About this exercise:
Pull out each line in the listing below that has the word "Less" in it, and copy those lines unchanged.

Extracted records:
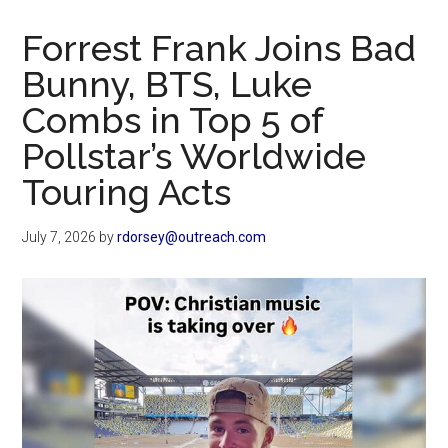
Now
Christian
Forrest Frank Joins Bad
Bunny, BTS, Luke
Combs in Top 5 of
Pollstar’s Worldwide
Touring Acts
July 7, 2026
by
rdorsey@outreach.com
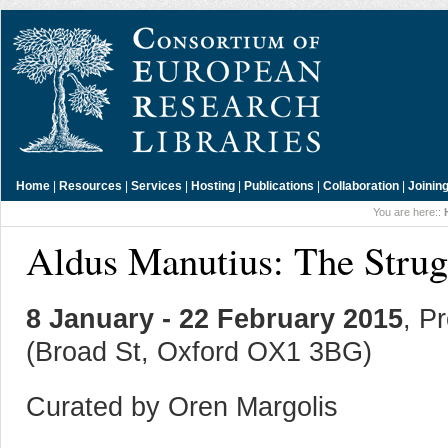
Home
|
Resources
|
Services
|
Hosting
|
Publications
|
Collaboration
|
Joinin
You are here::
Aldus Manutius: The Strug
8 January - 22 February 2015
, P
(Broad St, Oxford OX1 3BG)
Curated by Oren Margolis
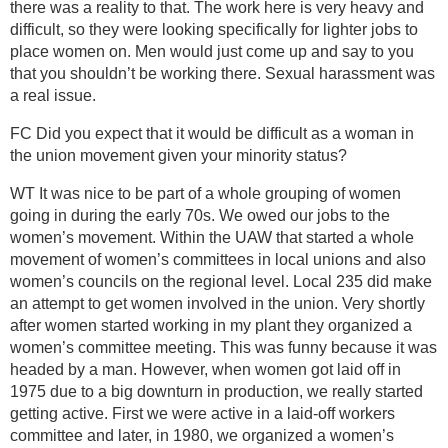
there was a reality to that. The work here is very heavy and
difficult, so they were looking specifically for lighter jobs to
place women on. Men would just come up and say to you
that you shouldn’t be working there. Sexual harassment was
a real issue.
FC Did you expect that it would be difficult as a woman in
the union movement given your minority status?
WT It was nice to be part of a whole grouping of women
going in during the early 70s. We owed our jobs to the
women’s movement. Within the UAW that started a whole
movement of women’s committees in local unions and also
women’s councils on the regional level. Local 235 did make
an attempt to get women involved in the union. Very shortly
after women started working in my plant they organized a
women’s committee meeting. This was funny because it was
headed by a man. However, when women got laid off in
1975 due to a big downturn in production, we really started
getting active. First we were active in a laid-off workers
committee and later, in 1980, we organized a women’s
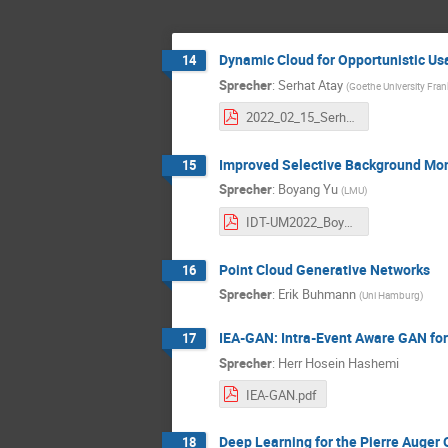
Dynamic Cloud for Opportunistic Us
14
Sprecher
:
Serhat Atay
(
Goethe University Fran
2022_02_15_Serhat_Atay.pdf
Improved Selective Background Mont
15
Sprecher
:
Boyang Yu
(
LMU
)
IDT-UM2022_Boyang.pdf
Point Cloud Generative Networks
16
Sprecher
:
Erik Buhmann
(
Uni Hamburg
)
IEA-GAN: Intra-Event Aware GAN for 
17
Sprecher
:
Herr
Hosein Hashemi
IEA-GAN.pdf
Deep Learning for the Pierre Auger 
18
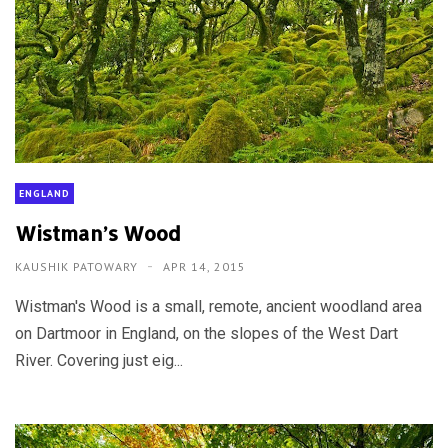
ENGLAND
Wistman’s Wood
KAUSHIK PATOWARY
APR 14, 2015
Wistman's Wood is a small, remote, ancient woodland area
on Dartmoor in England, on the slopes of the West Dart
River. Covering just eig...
---
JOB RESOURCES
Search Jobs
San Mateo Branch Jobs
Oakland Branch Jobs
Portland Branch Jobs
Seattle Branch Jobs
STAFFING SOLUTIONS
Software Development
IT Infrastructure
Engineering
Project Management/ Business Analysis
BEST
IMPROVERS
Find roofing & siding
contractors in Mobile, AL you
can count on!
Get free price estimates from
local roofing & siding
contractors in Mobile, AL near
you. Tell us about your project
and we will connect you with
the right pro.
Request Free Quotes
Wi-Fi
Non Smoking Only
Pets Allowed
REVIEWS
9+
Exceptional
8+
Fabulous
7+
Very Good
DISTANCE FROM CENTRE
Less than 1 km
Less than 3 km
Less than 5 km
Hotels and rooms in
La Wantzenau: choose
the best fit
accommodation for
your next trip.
* * *
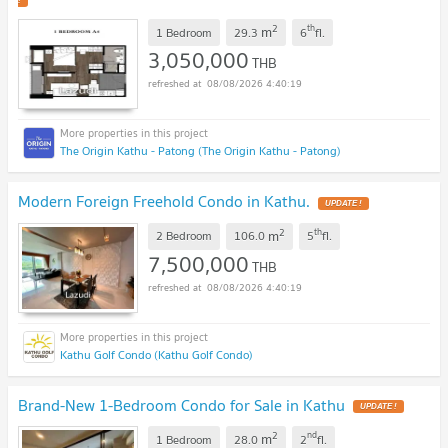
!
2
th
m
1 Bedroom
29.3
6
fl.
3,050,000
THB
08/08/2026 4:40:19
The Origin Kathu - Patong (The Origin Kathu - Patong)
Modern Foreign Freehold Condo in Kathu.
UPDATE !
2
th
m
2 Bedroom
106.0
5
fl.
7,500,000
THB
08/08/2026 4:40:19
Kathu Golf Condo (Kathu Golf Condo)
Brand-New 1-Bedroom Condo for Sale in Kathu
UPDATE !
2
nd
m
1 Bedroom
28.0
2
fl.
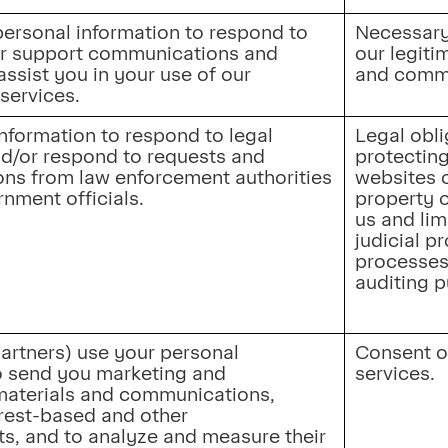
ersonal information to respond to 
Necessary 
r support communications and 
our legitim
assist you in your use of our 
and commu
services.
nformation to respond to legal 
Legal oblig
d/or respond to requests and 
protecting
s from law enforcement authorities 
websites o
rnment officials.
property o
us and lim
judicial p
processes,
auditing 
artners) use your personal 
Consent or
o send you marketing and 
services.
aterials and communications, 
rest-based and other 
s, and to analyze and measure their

Task answer:
Less than 1 km
Less than 3 km
Less than 5 km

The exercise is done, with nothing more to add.